4 secretKeyRef.name can equal the output of
oc get secrets -o custom-columns=SECRET:.metadata.name --no-headers | grep user-one-token
5 secretKeyRef.key should equal field name holding the token value, in this example token

Then, apply this CR into the same namespace as your model. You should see a pod spin up in your model namespace called evaljob. In the pod terminal, you can see the output via tail -f output/stderr.log

Using GPUs

Typically, when using an Inference Service, GPU acceleration will be performed at the model server level. However, when using local mode, i.e. running the evaluation locally on the LMEval Job, you might want to use available GPUs. To do so, we can add a resource configuration directly on the job’s definition:

apiVersion: trustyai.opendatahub.io/v1alpha1
kind: LMEvalJob
metadata:
  name: evaljob-sample
spec:
  model: hf
  modelArgs:
    - name: pretrained
      value: google/flan-t5-base
  taskList:
    taskNames:
      - "qnlieu"
  logSamples: true
  allowOnline: true
  allowCodeExecution: true
  pod: (1)
    container:
      resources:
          limits: (2)
            cpu: '1'
            memory: 8Gi
            nvidia.com/gpu: '1'
          requests:
            cpu: '1'
            memory: 8Gi
            nvidia.com/gpu: '1'
1 The pod section allows adding specific resource definitions to the LMEval Job.
2 In this case we are adding cpu: 1, memory: 8Gi and nvidia.com/gpu: 1, but these can be adjusted to your cluster’s availability.

Integration with Kueue

TrustyAI and LM-Eval do not require Kueue to work. However, if Kueue is available on the cluster, it can be used from LM-Eval. To enable Kueue on Open Data Hub, add the following to your DataScienceCluster resource:

kueue:
  managementState: Managed

To Enable job suspend for Kueue integration, create a job in suspended state. Verify the job is in suspended state and the job’s pod is not running.

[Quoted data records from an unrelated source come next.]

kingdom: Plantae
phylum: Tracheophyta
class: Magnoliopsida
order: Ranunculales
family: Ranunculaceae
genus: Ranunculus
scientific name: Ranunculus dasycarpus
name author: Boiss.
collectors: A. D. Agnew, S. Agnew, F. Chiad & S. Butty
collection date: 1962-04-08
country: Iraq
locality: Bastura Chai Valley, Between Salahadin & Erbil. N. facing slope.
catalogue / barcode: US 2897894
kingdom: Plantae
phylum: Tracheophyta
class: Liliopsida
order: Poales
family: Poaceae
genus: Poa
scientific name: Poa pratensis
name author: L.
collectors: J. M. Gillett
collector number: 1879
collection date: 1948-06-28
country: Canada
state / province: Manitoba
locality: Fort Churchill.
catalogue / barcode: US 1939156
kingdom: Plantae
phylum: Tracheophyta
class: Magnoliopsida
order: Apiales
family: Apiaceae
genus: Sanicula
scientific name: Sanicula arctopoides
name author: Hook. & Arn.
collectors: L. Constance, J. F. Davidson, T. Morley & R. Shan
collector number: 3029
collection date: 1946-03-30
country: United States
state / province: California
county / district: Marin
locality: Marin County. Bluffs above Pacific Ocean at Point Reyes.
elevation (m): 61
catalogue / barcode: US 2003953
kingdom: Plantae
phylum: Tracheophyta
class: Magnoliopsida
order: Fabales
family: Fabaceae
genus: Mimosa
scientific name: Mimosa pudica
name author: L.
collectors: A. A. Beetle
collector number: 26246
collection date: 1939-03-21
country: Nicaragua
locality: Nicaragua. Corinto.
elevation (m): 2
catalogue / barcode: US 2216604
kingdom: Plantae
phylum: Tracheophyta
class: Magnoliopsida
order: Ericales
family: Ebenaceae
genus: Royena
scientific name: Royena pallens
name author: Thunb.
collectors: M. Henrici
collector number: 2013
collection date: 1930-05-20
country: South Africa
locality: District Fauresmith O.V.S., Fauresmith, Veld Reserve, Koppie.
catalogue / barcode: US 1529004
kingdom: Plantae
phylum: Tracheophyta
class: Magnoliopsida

apiVersion: trustyai.opendatahub.io/v1alpha1
kind: LMEvalJob
metadata:
  labels:
    app.kubernetes.io/name: fms-lm-eval-service
  name: evaljob-sample
spec:
  suspend: true (1)
  model: hf
  modelArgs:
  - name: pretrained
    value: EleutherAI/pythia-70m
  taskList:
    taskNames:
    - unfair_tos
  logSamples: true
  limit: "5"
1 This will set the LM-Eval job’s state as suspended

Set suspend to false and verify job’s pod getting created and running:

oc patch lmevaljob evaljob-sample --patch '{"spec":{"suspend":false}}' --type merge

Useful Commands & References

List all available tasks

As mentioned above, LMEvalJob supports running both Unitxt tasks (via recipes or custom JSON) and the built-in tasks that are available out-of-the-box with lm-evaluation-harness. To see a list of available built-in tasks, run the following command. LMES-POD-IMAGE is the same as listed here.

oc exec <<LMES-POD-IMAGE>> -- bash -c "lm_eval --tasks list"

It is recommended to pipe this output to a file as there are several thousand built-in tasks.

Note: the output of the task list command will include some Unitxt tasks that have been directly contributed to lm-evaluation-harness. You can run these tasks by specifying the task name in the taskList property of the job definition as you would with any built-in task.